Note: A laboratory assessment may be repeated a maximum of two times during the Screening Period to confirm eligibility.

• Negative beta-human chorionic gonadotropin (β-HCG) pregnancy test within 7 days prior to start of study drug for women of childbearing potential.
• Women of childbearing potential (WOCBP) must agree to use a highly effective method of contraception from the time of giving informed consent until at least 9.5 months after the last dose of Camidanlumab Tesirine. Men with female partners who are of childbearing potential must agree to use a highly effective method of contraception from the time of giving informed consent until at least 6.5 months after the participants receives his last dose of Camidanlumab Tesirine.

Exclusion Criteria

• Previous treatment with Camidanlumab Tesirine.
• Participation in another investigational interventional study. Being in follow-up of another investigational study is allowed.
• Known history of hypersensitivity to or positive serum human anti-drug antibody (ADA) to a CD25 antibody.
• Allogenic or autologous transplant within 60 days prior to start of study drug.

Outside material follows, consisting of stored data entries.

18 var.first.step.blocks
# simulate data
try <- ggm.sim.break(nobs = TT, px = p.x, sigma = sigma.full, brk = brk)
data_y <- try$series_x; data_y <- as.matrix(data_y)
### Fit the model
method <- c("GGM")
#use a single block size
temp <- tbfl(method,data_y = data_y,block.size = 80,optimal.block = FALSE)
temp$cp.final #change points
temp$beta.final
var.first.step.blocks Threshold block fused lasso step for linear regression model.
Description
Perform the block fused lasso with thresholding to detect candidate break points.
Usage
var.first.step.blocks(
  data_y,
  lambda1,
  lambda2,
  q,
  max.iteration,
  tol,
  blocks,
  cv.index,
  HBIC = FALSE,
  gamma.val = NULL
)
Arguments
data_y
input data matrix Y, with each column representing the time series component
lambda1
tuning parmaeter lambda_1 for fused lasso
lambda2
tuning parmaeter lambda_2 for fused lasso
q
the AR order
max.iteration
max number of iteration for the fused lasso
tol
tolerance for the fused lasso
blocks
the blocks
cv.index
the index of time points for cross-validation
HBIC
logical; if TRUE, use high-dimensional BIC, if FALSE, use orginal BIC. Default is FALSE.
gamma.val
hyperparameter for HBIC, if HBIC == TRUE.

• Active graft-versus-host disease (GVHD), except for non-neurologic symptoms as a manifestation of mild (≤ Grade 1) chronic GVHD.
• Post-transplantation lymphoproliferative disorders.

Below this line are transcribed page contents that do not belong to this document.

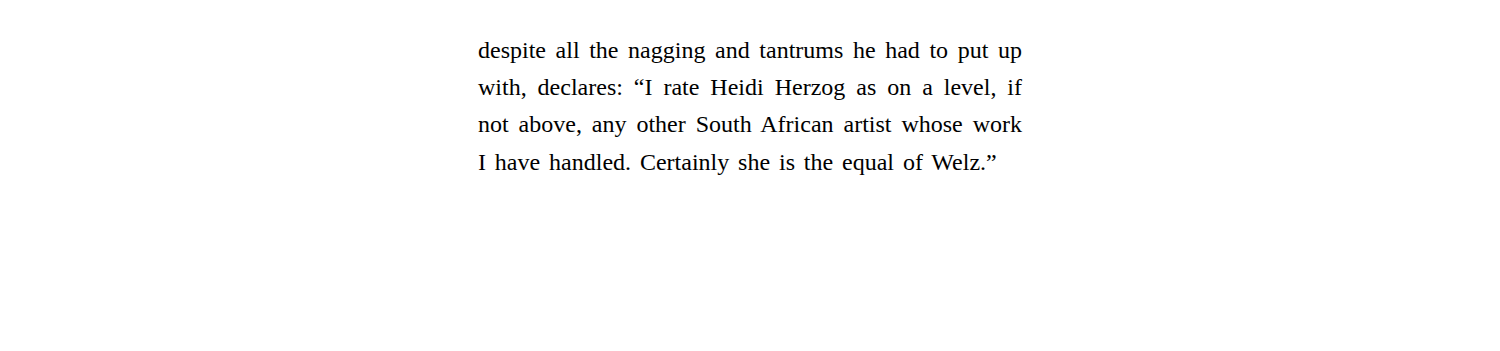despite all the nagging and tantrums he had to put up with, declares: “I rate Heidi Herzog as on a level, if not above, any other South African artist whose work I have handled. Certainly she is the equal of Welz.”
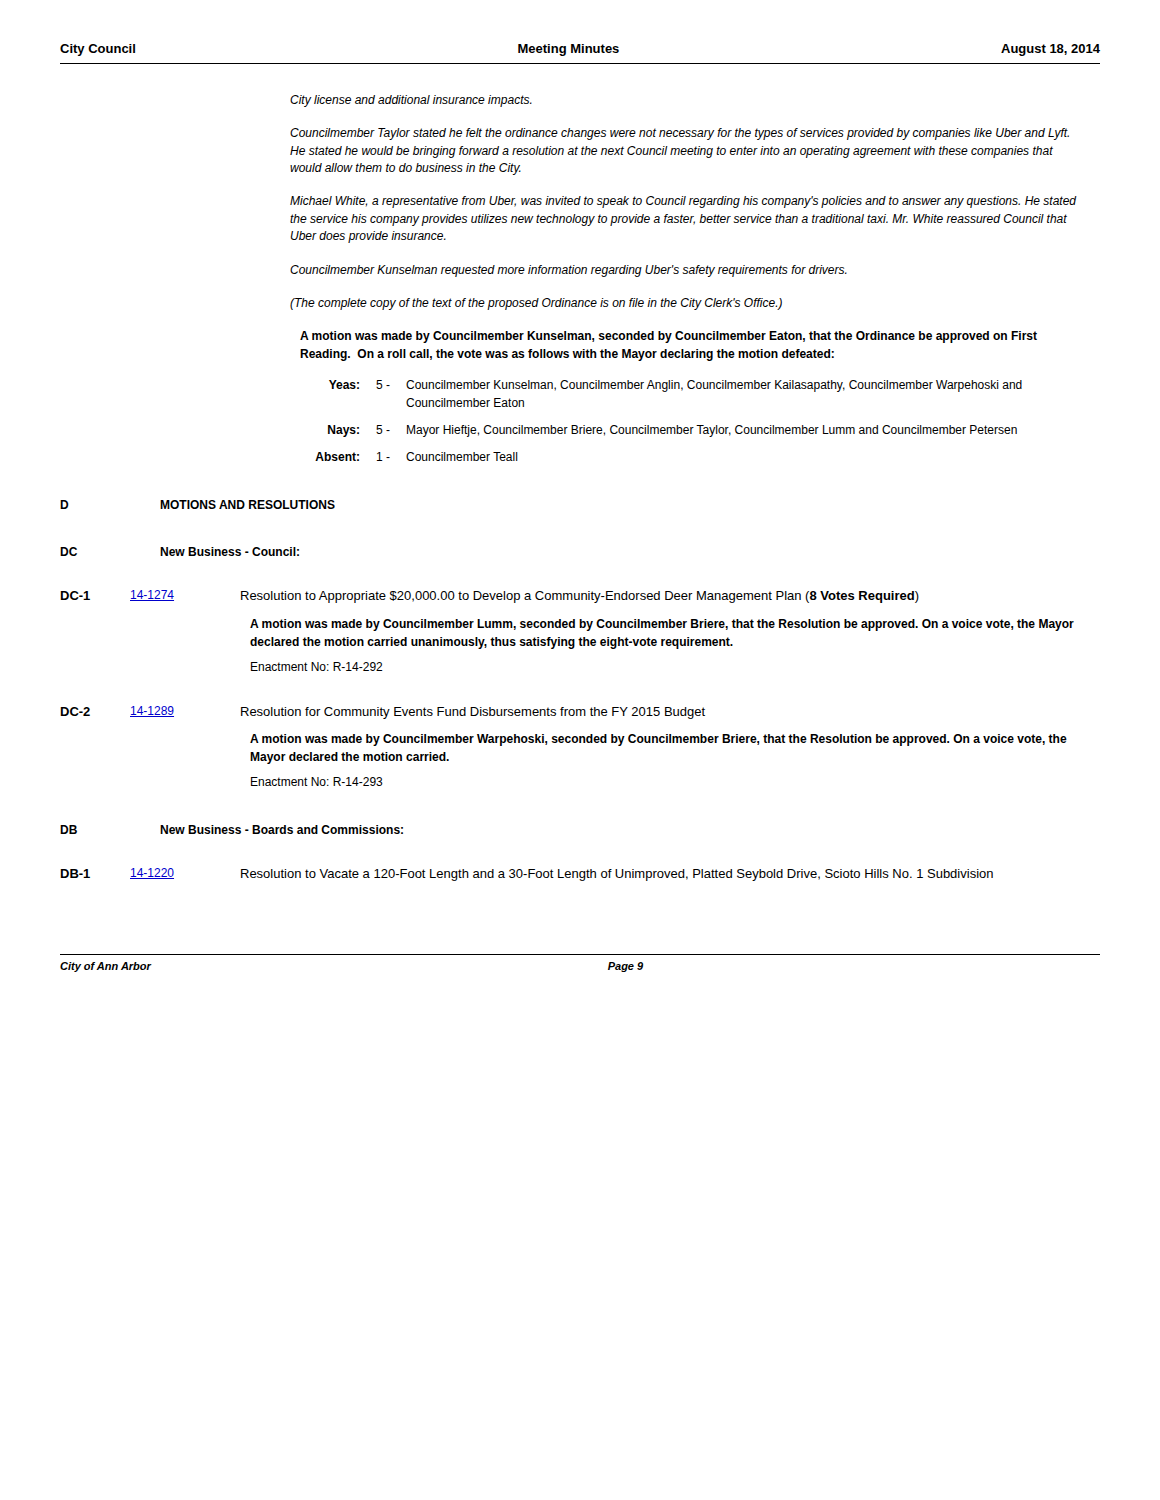City Council
Meeting Minutes
August 18, 2014
City license and additional insurance impacts.
Councilmember Taylor stated he felt the ordinance changes were not necessary for the types of services provided by companies like Uber and Lyft. He stated he would be bringing forward a resolution at the next Council meeting to enter into an operating agreement with these companies that would allow them to do business in the City.
Michael White, a representative from Uber, was invited to speak to Council regarding his company's policies and to answer any questions. He stated the service his company provides utilizes new technology to provide a faster, better service than a traditional taxi. Mr. White reassured Council that Uber does provide insurance.
Councilmember Kunselman requested more information regarding Uber's safety requirements for drivers.
(The complete copy of the text of the proposed Ordinance is on file in the City Clerk's Office.)
A motion was made by Councilmember Kunselman, seconded by Councilmember Eaton, that the Ordinance be approved on First Reading. On a roll call, the vote was as follows with the Mayor declaring the motion defeated:
Yeas:
5 -
Councilmember Kunselman, Councilmember Anglin, Councilmember Kailasapathy, Councilmember Warpehoski and Councilmember Eaton
Nays:
5 -
Mayor Hieftje, Councilmember Briere, Councilmember Taylor, Councilmember Lumm and Councilmember Petersen
Absent:
1 -
Councilmember Teall
D
MOTIONS AND RESOLUTIONS
DC
New Business - Council:
DC-1
14-1274
Resolution to Appropriate $20,000.00 to Develop a Community-Endorsed Deer Management Plan (8 Votes Required)
A motion was made by Councilmember Lumm, seconded by Councilmember Briere, that the Resolution be approved. On a voice vote, the Mayor declared the motion carried unanimously, thus satisfying the eight-vote requirement.
Enactment No: R-14-292
DC-2
14-1289
Resolution for Community Events Fund Disbursements from the FY 2015 Budget
A motion was made by Councilmember Warpehoski, seconded by Councilmember Briere, that the Resolution be approved. On a voice vote, the Mayor declared the motion carried.
Enactment No: R-14-293
DB
New Business - Boards and Commissions:
DB-1
14-1220
Resolution to Vacate a 120-Foot Length and a 30-Foot Length of Unimproved, Platted Seybold Drive, Scioto Hills No. 1 Subdivision
City of Ann Arbor
Page 9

• Active second primary malignancy other than non-melanoma skin cancers, non-metastatic prostate cancer, in situ cervical cancer, ductal or lobular carcinoma in situ of the breast, or other malignancy that the Sponsor's medical monitor and Investigator agree and document should not be exclusionary.

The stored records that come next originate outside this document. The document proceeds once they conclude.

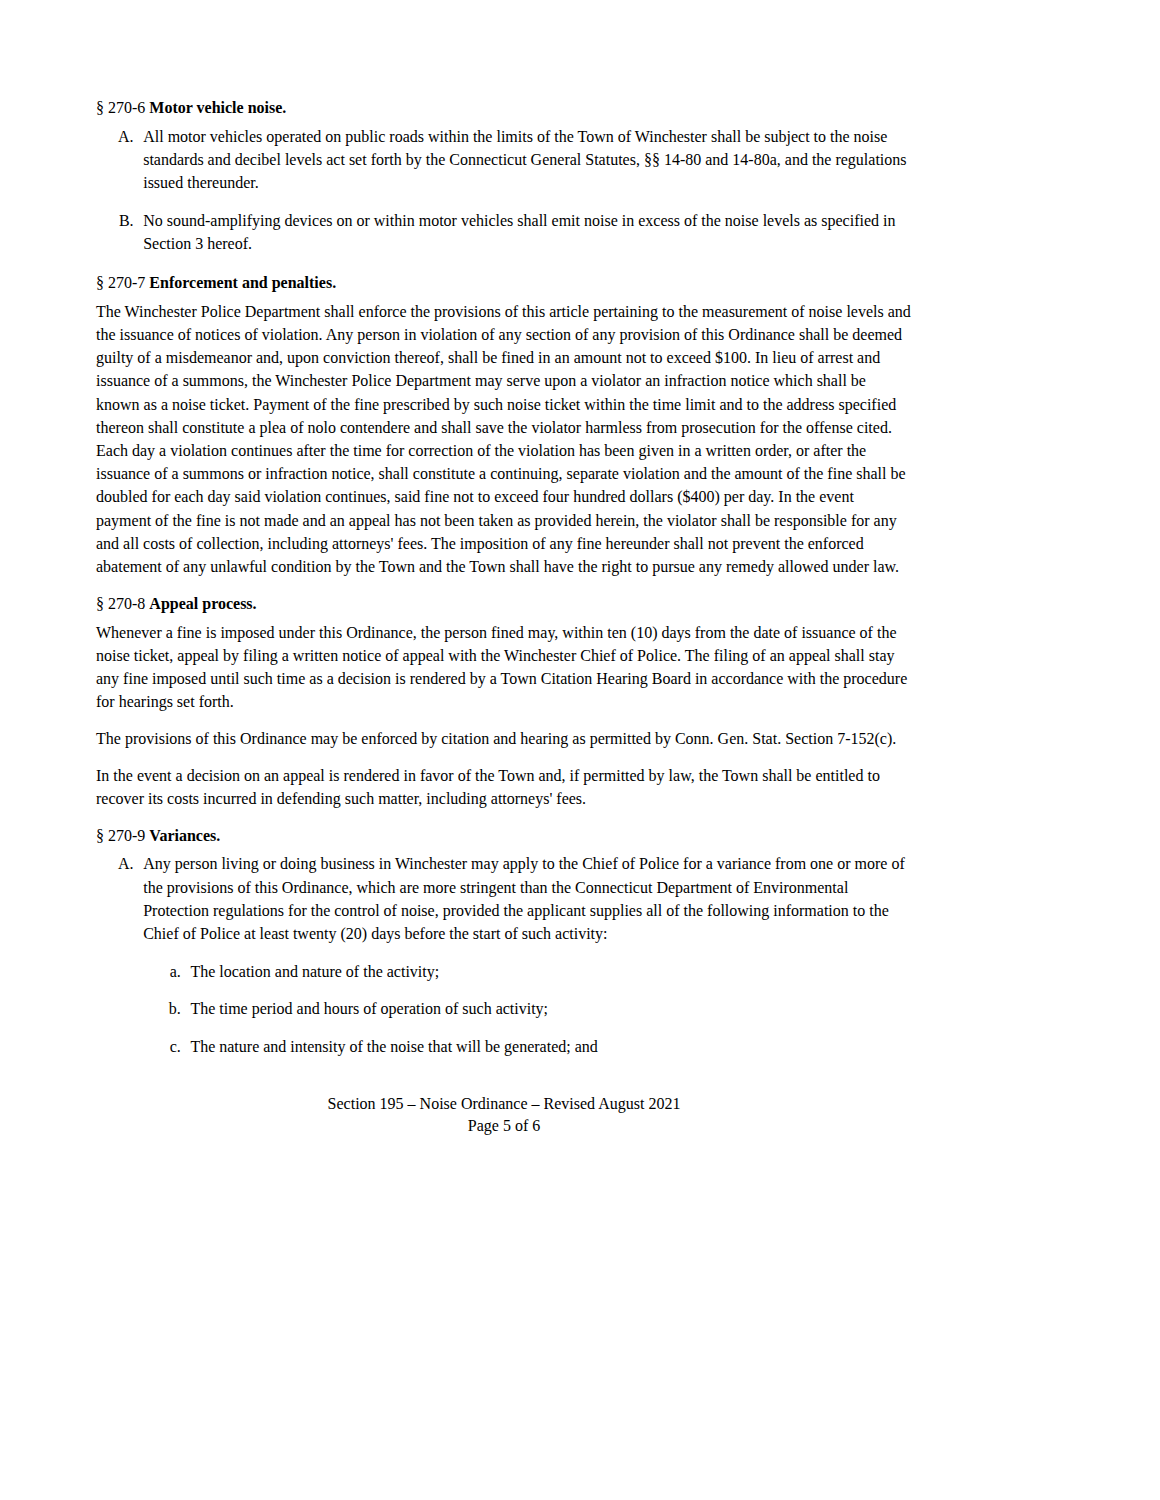§ 270-6 Motor vehicle noise.
All motor vehicles operated on public roads within the limits of the Town of Winchester shall be subject to the noise standards and decibel levels act set forth by the Connecticut General Statutes, §§ 14-80 and 14-80a, and the regulations issued thereunder.
No sound-amplifying devices on or within motor vehicles shall emit noise in excess of the noise levels as specified in Section 3 hereof.
§ 270-7 Enforcement and penalties.
The Winchester Police Department shall enforce the provisions of this article pertaining to the measurement of noise levels and the issuance of notices of violation. Any person in violation of any section of any provision of this Ordinance shall be deemed guilty of a misdemeanor and, upon conviction thereof, shall be fined in an amount not to exceed $100. In lieu of arrest and issuance of a summons, the Winchester Police Department may serve upon a violator an infraction notice which shall be known as a noise ticket. Payment of the fine prescribed by such noise ticket within the time limit and to the address specified thereon shall constitute a plea of nolo contendere and shall save the violator harmless from prosecution for the offense cited. Each day a violation continues after the time for correction of the violation has been given in a written order, or after the issuance of a summons or infraction notice, shall constitute a continuing, separate violation and the amount of the fine shall be doubled for each day said violation continues, said fine not to exceed four hundred dollars ($400) per day. In the event payment of the fine is not made and an appeal has not been taken as provided herein, the violator shall be responsible for any and all costs of collection, including attorneys' fees. The imposition of any fine hereunder shall not prevent the enforced abatement of any unlawful condition by the Town and the Town shall have the right to pursue any remedy allowed under law.
§ 270-8 Appeal process.
Whenever a fine is imposed under this Ordinance, the person fined may, within ten (10) days from the date of issuance of the noise ticket, appeal by filing a written notice of appeal with the Winchester Chief of Police. The filing of an appeal shall stay any fine imposed until such time as a decision is rendered by a Town Citation Hearing Board in accordance with the procedure for hearings set forth.
The provisions of this Ordinance may be enforced by citation and hearing as permitted by Conn. Gen. Stat. Section 7-152(c).
In the event a decision on an appeal is rendered in favor of the Town and, if permitted by law, the Town shall be entitled to recover its costs incurred in defending such matter, including attorneys' fees.
§ 270-9 Variances.
Any person living or doing business in Winchester may apply to the Chief of Police for a variance from one or more of the provisions of this Ordinance, which are more stringent than the Connecticut Department of Environmental Protection regulations for the control of noise, provided the applicant supplies all of the following information to the Chief of Police at least twenty (20) days before the start of such activity:
The location and nature of the activity;
The time period and hours of operation of such activity;
The nature and intensity of the noise that will be generated; and
Section 195 – Noise Ordinance – Revised August 2021
Page 5 of 6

• History of symptomatic autoimmune disease (e.g., rheumatoid arthritis, systemic progressive sclerosis [scleroderma], systemic lupus erythematosus, Sjögren's syndrome, autoimmune vasculitis [e.g., Wegener's granulomatosis]) (subjects with vitiligo, type 1 diabetes mellitus, residual hypothyroidism, hypophysitis due to autoimmune condition only requiring hormone replacement may be enrolled).
• History of neuropathy considered of autoimmune origin (e.g.